7
Remy
It wasn't until they all agreed to my plan that I realized I had been hoping they would talk me out of it.
Boden held my gaze for a long moment, dark and uncertain, the lines creasing beside his eyes. When he nodded once, I suddenly felt queasy.
"If that's the only way we can get help for Stella, then I think it's a risk that we have to take," he said finally.
"You really think the best thing we can do is leave the lakehouse right now?" Max asked, staring up at me expectantly.
"I do," I said. "It's early August, so the weather is good, and Stella is only going to get more pregnant every day."
Max looked over at Stella, and she looked at him. There was so much tenderness and love in the looks they exchanged, and I couldn't believe I hadn't noticed what was going on under my own roof.
It was so unnerving because what else had I missed?
"Then we'll go," Stella decided with a brave smile that somehow made her appear even younger.
"When do we leave?" Serg asked.
"As soon as we get our supplies together. The sooner, the better with the suspected due date looming" I said, then carefully, I added, "You know, Serg, you don't have to leave if you don't want to. The lakehouse is likely safer."
Serg smirked at me. "Come on, Remy. After all this time? I'm going with you guys."
"I do know that. I just wanted to make sure that we all understand that we have options," I said. "I'm not a dictator telling you what to do."
Both Max and Boden laughed at that.
Everyone went our separate ways to start getting things together, and I took Boden's hand so he'd come with me upstairs to our bedroom. All the way back from the old farmhouse, I'd been steeling myself for a fight, and then everyone had acquiesced so easily, I felt like I was losing my mind.
"Going to Emberwood is a horrible idea. Why can't any of you see that?" I asked him the moment we were alone in our room.
Boden gave an incredulous laugh. " What ? You're the one who suggested it!"
"I know but you were all supposed to argue with me and point out how ridiculous it is for us to leave somewhere that has been a safe harbor for us for so long," I insisted. "That walking that far with a sick, pregnant teenager to an unknown place is borderline fatalistic.

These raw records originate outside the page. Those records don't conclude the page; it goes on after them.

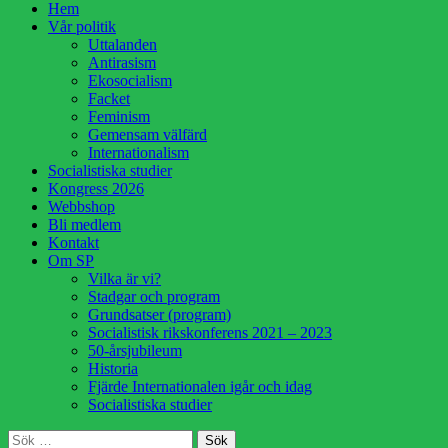
Hoppa
Hem
till
Vår politik
innehåll
Uttalanden
Antirasism
Ekosocialism
Facket
Feminism
Gemensam välfärd
Internationalism
Socialistiska studier
Kongress 2026
Webbshop
Bli medlem
Kontakt
Om SP
Vilka är vi?
Stadgar och program
Grundsatser (program)
Socialistisk rikskonferens 2021 – 2023
50-årsjubileum
Historia
Fjärde Internationalen igår och idag
Socialistiska studier
Sök
Sök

We haven't had to seriously fight off zombies in years. We are practically thriving here. How could we leave all of this behind for certain death?"
"I am not arguing with anything you're saying, because those are all valid points," he admitted, but his voice was thick when he said, "Stella had another seizure while you were gone, and I am afraid that if we don't do something, we're going to lose her."
"Fuck," I whispered.
Anger surged through me, and I had to pace to keep from punching a wall. A broken fist wouldn't help anyone now, but I really wanted to break something .
"I kept the kids alive for all these years and…" I scowled because I couldn't even say it aloud. I couldn't even imagine it.
"Remy, you haven't kept them alive," Boden said gently, and I glared over at him. "I know you did your damnedest, but life is so much more than me and you. It's entropy. It's chaos that brought the zombies, it's chaos that brought us together, and it's chaos that's throwing us back in the wilderness again."
He stepped toward me, and when I didn't move, he closed the distance between us. He slipped one hand around my waist, and the other brushed the hair back from my face.
"That doesn't mean that I don't love our life here, or that I'm not sad and scared about leaving the lakehouse," he said. "But it does mean that even if everything goes sideways, it's not your fault or mine or even Stella's or Max's. Life is chaos, the way it always has been, the way it always will be."
I lowered my head and rested my forehead against his chest, and he wrapped his arms around me.
"What happened at the farmhouse?" Boden asked.
"Nothing. Nobody had been there since I was last there a couple months ago. So I turned around and came home." I winced at the last word. "Are we crazy for leaving our home behind?"
"No. We'll make a home wherever we land," he promised. "Me and you, Serg, the kids, and the cat."
It took four days for us to be ready to go, much to my chagrin. Only four days to pack up all that we could carry and board up the house, in the hopes that it might still be here if we returned in the future.
Even in the best of situations – we make it to Emberwood and Stella safely delivers a healthy baby – we couldn't travel for months, not with a newborn. Winter came early in Canada, and we wouldn't be trekking through that, newborn or not. I didn't even go to the farmhouse to visit Lazlo during the winter, and that was about half the distance away from the lakehouse.
The soonest we would return would be next spring, and that was assuming that everything turned out right.
"Since we're heading out, do you want to go over it again?" Serg asked as we waited in the driveway while Boden finished boarding the front door shut.
I pulled out the map that Lazlo had sketched for me, using an old atlas as a reference. There he'd marked the path to Emberwood in the north. It seemed simple enough. We'd have to cross through a canyon so we could meet up with the Staulo River and follow that north until hitting a waterfall. Just above that was the settlement of Emberwood.